### Text block:

BEGIN

Accepting the Word will not make you immune to involvement or suffering. By embracing God’s plan, you actively participate in this story. “The child’s father and mother were amazed at what was said about him.” It’s likely that, at first, Mary was frightened when she saw this person approaching and taking the child from her arms… What does he want? He wants to praise the Lord. What did he see in this child? We already said it: God’s revelation for all peoples.
The man, Simeon, is joined by a woman, Anna. She is a qualified prophetess, a young widow left behind, now 84 years old. It is said that she lives in the temple, day and night, never leaving. She likely resembles a homeless person—a woman who lives in the temple but has no house there. This means she sleeps under the porch. She is a strange figure—a poor woman, probably a beggar, yet wise and far-sighted, seeing beyond what others can see. She waits for the consolation of Israel, recognizes in that child the one the people expected, and speaks of him.
Once again, Luke emphasizes this aspect of the announced Gospel. Anna talks to everyone she meets about the child and what that child means. “When they had fulfilled all the prescriptions of the law of the Lord, they returned to Galilee, to their town of Nazareth. The child grew and became strong, filled with wisdom, and the favor of God was upon him.”
A transitional verse shows Luke presenting the normalcy of life. Everything goes back to normal, and the boy grows up in a remote part of the town of Nazareth.

END

### Supplied data:

BEGIN

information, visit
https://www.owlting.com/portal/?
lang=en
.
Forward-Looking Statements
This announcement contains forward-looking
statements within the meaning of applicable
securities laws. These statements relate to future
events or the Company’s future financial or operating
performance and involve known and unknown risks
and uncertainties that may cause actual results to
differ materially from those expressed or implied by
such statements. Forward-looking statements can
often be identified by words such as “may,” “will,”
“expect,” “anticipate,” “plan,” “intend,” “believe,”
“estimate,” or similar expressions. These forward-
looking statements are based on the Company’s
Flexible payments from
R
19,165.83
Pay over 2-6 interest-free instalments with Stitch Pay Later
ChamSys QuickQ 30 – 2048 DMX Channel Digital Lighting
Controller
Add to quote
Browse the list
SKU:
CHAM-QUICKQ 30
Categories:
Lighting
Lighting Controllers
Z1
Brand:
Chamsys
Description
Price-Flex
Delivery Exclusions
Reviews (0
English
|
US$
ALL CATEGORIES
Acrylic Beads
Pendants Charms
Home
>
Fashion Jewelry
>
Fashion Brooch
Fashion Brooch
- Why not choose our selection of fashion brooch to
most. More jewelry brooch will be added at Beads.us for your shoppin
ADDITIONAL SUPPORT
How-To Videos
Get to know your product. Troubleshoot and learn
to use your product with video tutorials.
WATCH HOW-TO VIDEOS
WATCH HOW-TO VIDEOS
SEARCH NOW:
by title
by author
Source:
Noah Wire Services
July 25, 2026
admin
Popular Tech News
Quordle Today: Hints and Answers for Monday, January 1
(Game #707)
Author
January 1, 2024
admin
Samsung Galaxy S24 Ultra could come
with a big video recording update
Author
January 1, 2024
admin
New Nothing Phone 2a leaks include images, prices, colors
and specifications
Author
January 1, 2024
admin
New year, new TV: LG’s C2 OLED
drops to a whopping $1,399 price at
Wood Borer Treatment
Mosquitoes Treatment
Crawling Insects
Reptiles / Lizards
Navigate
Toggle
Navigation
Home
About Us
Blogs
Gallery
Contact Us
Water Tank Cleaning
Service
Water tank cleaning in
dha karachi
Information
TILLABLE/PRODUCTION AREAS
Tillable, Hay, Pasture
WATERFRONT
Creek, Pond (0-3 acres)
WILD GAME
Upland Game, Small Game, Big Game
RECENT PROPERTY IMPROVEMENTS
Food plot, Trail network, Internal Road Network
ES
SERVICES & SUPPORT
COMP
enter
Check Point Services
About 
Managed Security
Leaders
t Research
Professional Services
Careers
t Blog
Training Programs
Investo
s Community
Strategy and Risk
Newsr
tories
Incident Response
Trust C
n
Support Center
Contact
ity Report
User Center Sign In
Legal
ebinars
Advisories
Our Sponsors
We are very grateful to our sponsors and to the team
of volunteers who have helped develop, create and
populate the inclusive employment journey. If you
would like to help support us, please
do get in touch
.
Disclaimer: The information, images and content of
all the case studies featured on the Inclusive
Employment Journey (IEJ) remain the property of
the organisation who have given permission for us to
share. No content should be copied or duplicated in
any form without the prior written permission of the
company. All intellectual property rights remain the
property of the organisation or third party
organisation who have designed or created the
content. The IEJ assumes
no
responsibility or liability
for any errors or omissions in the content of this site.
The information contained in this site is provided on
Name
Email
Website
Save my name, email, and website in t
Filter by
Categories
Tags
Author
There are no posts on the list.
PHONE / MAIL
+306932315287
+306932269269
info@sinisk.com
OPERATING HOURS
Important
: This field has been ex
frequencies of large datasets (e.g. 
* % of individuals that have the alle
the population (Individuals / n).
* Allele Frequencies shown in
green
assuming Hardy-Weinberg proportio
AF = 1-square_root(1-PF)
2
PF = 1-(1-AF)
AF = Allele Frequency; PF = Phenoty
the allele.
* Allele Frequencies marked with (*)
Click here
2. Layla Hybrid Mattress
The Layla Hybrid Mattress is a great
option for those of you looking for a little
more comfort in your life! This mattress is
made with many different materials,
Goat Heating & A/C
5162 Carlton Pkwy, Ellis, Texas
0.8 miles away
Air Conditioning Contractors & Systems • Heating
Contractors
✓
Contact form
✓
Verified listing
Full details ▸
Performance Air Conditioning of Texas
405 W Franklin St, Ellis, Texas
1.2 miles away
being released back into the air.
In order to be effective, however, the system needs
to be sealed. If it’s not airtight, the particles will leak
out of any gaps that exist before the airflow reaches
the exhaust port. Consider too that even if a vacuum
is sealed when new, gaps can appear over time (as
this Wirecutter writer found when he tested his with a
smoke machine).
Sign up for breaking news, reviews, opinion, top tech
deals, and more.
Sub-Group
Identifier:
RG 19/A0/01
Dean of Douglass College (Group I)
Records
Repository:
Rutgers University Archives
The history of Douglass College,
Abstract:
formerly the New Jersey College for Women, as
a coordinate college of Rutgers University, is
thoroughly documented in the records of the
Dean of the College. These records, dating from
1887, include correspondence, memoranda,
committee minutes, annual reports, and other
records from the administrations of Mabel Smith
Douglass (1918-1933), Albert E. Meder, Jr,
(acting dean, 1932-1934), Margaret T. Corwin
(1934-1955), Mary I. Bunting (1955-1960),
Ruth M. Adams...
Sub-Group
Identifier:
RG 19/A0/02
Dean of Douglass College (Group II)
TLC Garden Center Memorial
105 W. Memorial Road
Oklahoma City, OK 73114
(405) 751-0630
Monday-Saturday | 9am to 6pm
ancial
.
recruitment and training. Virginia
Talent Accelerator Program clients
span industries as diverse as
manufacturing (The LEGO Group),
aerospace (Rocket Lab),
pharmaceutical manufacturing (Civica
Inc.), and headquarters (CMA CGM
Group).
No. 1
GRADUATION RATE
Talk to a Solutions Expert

END

### Try it:
Can you repeat the commentary on Simeon and Anna word for word, starting with "The man, Simeon, is" and going on through "speaks of him."?

### Finished task:
The man, Simeon, is joined by a woman, Anna. She is a qualified prophetess, a young widow left behind, now 84 years old. It is said that she lives in the temple, day and night, never leaving. She likely resembles a homeless person—a woman who lives in the temple but has no house there. This means she sleeps under the porch. She is a strange figure—a poor woman, probably a beggar, yet wise and far-sighted, seeing beyond what others can see. She waits for the consolation of Israel, recognizes in that child the one the people expected, and speaks of him.